Manually replicate in Prophecy

To manually recreate oversampling logic:
  1. Add a WindowFunction gem, add a target column (such as num_oversample_values) under Window Use, and define the column with a count expression with custom code along the following lines: CASE WHEN (Default = 'Yes') THEN true END.
  2. Add a Reformat gem to assign a random value using rand() for majority-class rows and a fixed value (such as 1) for minority-class rows.
  3. Add a WindowFunction gem to compute a row number ordered by the random value.
  4. Add a Filter gem to keep all minority-class rows, and majority-class rows whose row number is below a threshold (such as “equal to the minority-class count”).
  5. Optionally, add a final Reformat gem to drop helper ranking and random columns.

Configuration options

In Alteryx, the Oversample Field tool is configured with three main parameters:
  • Field to oversample on (e.g., Default)
  • Field value to oversample (e.g., Yes)
  • Target percentage of records that should have the selected value (e.g., 40%)
Conceptually, Alteryx keeps all rows where the field equals the selected value, and randomly selects enough other rows so that the chosen value represents approximately the requested percentage of the output. In Prophecy, the same behavior is implemented explicitly in SQL:
  • A WindowFunction gem computes the count (or proportion) of rows where the field equals the oversampled value.
  • A Reformat gem assigns random values to non-oversampled rows and may tag oversampled rows with a fixed value.
  • Another WindowFunction gem ranks rows by the random value.
  • A Filter gem keeps:
    • all rows where the field equals the oversampled value, and
    • only as many other rows as needed to reach the target percentage.

Output behavior

Alteryx returns a table with adjusted class proportions according to the oversampling strategy.
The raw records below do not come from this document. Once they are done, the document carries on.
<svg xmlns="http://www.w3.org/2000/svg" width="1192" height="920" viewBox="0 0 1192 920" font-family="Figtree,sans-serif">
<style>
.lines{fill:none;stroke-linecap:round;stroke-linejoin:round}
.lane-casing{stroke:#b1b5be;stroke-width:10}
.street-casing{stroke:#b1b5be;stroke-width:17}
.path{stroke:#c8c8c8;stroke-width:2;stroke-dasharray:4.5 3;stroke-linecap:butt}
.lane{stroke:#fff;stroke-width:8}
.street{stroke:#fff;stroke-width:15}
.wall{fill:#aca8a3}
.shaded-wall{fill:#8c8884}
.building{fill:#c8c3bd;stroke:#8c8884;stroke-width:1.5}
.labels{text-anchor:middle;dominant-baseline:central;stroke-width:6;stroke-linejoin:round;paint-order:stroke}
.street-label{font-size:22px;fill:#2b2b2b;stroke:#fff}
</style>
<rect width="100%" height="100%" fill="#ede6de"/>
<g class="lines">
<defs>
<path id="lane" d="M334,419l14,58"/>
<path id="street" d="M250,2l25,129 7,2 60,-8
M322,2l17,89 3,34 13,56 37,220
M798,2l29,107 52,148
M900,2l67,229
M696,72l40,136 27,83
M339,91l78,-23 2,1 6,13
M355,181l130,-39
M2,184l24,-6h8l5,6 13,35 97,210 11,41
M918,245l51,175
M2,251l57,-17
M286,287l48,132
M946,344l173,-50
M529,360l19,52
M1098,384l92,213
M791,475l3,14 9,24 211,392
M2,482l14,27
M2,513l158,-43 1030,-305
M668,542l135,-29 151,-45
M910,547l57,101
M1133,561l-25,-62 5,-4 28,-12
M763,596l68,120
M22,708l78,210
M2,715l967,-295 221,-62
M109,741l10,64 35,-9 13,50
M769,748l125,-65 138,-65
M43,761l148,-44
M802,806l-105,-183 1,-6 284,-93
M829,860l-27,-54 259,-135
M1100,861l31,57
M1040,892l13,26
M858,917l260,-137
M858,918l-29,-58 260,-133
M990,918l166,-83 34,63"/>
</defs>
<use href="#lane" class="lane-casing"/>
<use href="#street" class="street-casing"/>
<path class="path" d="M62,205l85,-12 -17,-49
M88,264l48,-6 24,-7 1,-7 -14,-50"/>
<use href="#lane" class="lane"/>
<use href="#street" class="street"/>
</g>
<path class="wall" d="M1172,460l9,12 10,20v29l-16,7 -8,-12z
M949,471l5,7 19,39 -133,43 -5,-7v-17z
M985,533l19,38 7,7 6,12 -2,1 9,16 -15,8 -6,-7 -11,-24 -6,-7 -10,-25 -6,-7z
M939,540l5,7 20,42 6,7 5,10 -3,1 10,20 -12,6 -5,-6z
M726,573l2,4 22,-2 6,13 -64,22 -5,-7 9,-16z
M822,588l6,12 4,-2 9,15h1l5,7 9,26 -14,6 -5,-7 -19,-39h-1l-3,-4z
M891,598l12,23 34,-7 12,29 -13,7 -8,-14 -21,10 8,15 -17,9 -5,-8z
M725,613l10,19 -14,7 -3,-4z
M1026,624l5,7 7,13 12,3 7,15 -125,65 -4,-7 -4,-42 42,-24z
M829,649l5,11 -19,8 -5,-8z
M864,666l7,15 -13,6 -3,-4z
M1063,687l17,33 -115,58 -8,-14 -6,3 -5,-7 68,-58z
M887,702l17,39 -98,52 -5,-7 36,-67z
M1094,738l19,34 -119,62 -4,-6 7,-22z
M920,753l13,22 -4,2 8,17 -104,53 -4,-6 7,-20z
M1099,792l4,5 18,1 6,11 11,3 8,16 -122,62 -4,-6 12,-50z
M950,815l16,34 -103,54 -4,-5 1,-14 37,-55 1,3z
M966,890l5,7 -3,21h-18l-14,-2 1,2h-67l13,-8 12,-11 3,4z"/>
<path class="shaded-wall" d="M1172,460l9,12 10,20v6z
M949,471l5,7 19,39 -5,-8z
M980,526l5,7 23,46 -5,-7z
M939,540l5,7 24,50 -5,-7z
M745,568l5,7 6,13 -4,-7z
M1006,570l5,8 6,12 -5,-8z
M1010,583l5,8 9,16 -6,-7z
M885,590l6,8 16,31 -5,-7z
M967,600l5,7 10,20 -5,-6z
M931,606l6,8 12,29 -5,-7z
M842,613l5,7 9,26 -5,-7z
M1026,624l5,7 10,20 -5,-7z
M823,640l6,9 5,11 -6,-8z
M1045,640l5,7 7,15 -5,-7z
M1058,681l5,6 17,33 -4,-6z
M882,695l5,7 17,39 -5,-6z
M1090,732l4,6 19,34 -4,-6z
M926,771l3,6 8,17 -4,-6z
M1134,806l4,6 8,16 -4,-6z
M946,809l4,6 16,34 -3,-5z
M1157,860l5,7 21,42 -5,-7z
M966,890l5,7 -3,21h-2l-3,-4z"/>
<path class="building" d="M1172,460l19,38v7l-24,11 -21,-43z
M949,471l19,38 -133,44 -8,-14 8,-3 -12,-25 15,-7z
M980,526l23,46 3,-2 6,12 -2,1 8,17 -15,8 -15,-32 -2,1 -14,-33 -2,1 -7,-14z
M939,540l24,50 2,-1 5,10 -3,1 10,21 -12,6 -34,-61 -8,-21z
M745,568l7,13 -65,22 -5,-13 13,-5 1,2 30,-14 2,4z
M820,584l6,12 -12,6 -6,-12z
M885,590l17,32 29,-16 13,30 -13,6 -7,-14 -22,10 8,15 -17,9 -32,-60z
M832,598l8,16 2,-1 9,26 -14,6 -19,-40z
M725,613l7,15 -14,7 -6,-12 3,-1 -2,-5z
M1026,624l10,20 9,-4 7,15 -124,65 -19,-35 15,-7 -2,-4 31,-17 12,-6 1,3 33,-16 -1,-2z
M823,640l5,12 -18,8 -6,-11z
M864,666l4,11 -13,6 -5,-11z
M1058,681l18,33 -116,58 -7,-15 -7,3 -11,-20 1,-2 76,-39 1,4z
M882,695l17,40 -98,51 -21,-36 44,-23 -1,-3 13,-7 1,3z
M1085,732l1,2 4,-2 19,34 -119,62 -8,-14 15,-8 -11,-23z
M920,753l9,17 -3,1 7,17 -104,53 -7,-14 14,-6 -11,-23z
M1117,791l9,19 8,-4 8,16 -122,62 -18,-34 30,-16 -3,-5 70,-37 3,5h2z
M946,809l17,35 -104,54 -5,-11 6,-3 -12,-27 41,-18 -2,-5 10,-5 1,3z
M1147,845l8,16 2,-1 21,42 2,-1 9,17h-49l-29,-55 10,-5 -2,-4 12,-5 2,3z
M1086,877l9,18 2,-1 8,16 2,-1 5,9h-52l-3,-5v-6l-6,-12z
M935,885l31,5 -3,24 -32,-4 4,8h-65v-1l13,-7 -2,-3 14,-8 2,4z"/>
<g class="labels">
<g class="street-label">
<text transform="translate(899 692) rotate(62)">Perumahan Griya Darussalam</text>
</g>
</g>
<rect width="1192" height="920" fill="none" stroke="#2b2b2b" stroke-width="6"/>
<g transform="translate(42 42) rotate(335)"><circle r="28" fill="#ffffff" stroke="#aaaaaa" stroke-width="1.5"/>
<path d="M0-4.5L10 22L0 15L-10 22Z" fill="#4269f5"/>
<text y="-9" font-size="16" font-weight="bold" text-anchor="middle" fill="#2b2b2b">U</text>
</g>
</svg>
Prophecy returns a table filtered according to SQL conditions:
  • Minority-class rows are always retained (unless configured otherwise).
  • Majority-class rows are included only when they satisfy the sampling threshold.
  • Random functions execute at runtime, so preview results may differ slightly from run results.

Known caveats

None.

Example

Alteryx Oversample Field example

Goal: Increase the representation of rows where Default = 'Yes'.

Prophecy equivalent (WindowFunction + Reformat + Filter)

  1. Use a WindowFunction gem to compute the number of Default = 'Yes' rows.
  2. Use a Reformat gem to assign:
    • 1 for Default = 'Yes',
    • rand() for other rows.
  3. Use a WindowFunction gem to compute a row number ordered by the random value.
  4. Use a Filter gem to keep:
    • all Default = 'Yes' rows, and
    • majority-class rows with row_number <= num_yes.
  5. Remove helper columns in a final Reformat gem.
This sequence reproduces the oversampling behavior of the Alteryx tool using SQL-native operations.